Model Accurately Predicts Benefit of Lipid-Lowering Therapies

Irfan Khan, PhD

A time-dependent model accurately predicted treatment benefit of lipid-lowering therapies.

The model was able to facilitate decision making and scenario analyses with a given lipid-lowering therapy strategy in various patient populations and time frames.

Irfan Khan, PhD, and investigators developed a time-dependent model from published randomized controlled trials summarizing the relationship between low-density lipoprotein cholesterol lowering and cardiovascular risk reduction.

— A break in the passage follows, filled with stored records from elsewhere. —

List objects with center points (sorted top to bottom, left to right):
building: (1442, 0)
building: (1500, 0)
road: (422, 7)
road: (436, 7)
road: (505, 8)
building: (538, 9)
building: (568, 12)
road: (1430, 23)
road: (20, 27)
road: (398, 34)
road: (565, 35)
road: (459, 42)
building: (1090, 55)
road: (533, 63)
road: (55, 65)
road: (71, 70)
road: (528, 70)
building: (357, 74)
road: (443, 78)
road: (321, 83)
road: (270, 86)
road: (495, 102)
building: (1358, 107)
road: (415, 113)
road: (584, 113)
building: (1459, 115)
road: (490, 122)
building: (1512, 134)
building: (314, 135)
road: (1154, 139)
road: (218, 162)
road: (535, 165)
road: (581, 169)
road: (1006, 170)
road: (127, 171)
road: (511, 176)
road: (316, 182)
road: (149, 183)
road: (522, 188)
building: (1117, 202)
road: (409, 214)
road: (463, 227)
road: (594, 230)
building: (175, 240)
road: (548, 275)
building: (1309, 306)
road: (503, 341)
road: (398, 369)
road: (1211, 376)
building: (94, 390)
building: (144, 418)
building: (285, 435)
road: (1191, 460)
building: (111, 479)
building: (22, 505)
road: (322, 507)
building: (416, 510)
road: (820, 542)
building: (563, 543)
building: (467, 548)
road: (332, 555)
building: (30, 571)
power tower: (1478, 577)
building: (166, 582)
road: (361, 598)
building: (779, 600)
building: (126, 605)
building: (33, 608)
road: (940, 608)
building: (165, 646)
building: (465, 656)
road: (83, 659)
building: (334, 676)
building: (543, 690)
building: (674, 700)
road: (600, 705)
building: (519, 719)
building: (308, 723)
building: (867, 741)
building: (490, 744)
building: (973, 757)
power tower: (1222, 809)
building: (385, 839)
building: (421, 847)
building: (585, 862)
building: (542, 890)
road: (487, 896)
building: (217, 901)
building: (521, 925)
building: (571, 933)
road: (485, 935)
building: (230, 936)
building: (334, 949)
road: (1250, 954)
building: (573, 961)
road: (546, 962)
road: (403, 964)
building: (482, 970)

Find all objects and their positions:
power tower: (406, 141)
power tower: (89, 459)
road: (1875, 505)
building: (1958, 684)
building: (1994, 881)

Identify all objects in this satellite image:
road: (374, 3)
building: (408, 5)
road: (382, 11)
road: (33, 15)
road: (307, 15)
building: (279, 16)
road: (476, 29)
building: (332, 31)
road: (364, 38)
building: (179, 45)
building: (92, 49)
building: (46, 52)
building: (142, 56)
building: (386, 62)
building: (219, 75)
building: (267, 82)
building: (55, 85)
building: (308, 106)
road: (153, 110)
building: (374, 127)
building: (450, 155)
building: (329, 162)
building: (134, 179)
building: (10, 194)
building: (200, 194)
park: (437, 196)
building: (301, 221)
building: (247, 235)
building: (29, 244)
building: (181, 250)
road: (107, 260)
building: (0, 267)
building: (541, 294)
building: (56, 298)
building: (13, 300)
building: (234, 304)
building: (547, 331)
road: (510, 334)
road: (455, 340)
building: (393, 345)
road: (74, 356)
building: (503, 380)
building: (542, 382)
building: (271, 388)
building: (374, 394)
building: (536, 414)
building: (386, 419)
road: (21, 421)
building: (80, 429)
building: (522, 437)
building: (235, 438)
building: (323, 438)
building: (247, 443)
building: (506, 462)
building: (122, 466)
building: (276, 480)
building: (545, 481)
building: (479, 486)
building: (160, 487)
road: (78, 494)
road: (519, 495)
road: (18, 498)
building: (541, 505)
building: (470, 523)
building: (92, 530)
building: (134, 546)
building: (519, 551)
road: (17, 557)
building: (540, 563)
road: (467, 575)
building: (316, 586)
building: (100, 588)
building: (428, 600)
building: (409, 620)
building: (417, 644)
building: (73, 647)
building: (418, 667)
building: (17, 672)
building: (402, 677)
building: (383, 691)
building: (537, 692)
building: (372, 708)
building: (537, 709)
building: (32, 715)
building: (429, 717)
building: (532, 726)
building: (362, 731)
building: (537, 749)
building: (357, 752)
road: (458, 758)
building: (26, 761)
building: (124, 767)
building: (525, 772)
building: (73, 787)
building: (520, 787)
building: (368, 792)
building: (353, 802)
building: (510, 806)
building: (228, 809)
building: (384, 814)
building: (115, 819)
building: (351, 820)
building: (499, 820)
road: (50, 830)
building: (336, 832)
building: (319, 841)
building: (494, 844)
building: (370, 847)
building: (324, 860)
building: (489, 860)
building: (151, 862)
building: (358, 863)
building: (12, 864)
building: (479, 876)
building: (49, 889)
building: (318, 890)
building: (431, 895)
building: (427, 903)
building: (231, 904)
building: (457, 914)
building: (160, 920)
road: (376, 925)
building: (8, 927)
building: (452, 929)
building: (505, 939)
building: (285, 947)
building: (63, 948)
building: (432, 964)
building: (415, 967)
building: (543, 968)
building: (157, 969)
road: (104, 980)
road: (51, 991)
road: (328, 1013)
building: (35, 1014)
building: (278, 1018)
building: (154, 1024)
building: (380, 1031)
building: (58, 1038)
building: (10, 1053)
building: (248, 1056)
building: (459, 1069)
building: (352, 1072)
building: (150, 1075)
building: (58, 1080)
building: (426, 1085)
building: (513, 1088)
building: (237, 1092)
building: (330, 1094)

The team aimed to apply the model to investigate the effect of treatment scenarios over time.

Khan and the investigative team searched literature using references from the American Heart Association/American College of Cardiology guidelines, the Cholesterol Treatment Trialists’ meta-analysis, and additional analysis from other investigators. The sources used rigorous criteria in randomized controlled trial selection. The search was augmented using PubMed and keywords.

Articles found were manually reviewed and evaluated based on inclusion criteria. Exclusion criteria were then applied, including open-label design, reported data not suitable for model estimation, trials involving special populations, and trials with bococizumab.

The team summarized the model-predicted and trial-reported hazard ratios for individual cardiovascular end points, including nonfatal myocardial infarction, ischemic stroke, coronary heart disease death, unstable angina requiring hospitalization, and coronary revascularization. They also summarized the hazard ratios for a three-part composite end point which represented nonfatal myocardial infarction, ischemic stroke, and coronary heart disease.

Khan and the team’s final model was applied to investigate scenarios representing different at-risk populations, treatment strategies, and treatment durations. The populations had recent acute coronary syndrome, stable atherosclerotic cardiovascular disease, diabetes mellitus primary prevention, and primary prevention.

Of the literature searched, 22 randomized controlled trials met selection criteria. The trials included primary and secondary prevention populations, follow-ups of .3-6.7 years, and treatments including statins, ezetimibe, PCSK9 inhibitors, and anacetrapib. Indicator variables included individuals end point type, lipid-lowering therapy type, and high baseline high-sensitivity C-reactive protein level.

In 15 of the trials, the new time-dependent model better predicted estimations for a composite of coronary heart disease death, nonfatal myocardial infarction, and ischemic stroke compared to cholesterol treatment trialists. The investigators explored scenarios and found an absolute risk reduction of at least 2% with intensive treatment with high-intensity statin, ezetimibe, and high-dose proprotein convertase subtilisin/kexin type 9 inhibitor compared with high- or moderate-intensity statin alone. The absolute risk reductions were achieved in higher-risk populations with 2-5 years of treatment and among lower-risk populations with 9-11 years of treatment.

“Evaluation of the implications of sustained (low-density lipoprotein cholesterol) lowering on cardiovascular outcomes is important for appropriate clinician-patient shared decision making,” the study authors wrote. “It is apparent given the evidence from lipid-lowering trials that the relative risk reduction gradually improves over time for cardiovascular events with sustained (low-density lipoprotein cholesterol) lowering.”

The team’s model demonstrated the ability to capture treatment benefit accurately for statin and nonstatin treatments. The model can be used to simulate treatment benefit over time with time-varying low-density lipoprotein cholesterol caused by situations caused by trial design or real-world aspects.

The study, “Time-Dependent Cardiovascular Treatment Benefit Model for Lipid-Lowering Therapies,” was published in the Journal of the American Heart Association.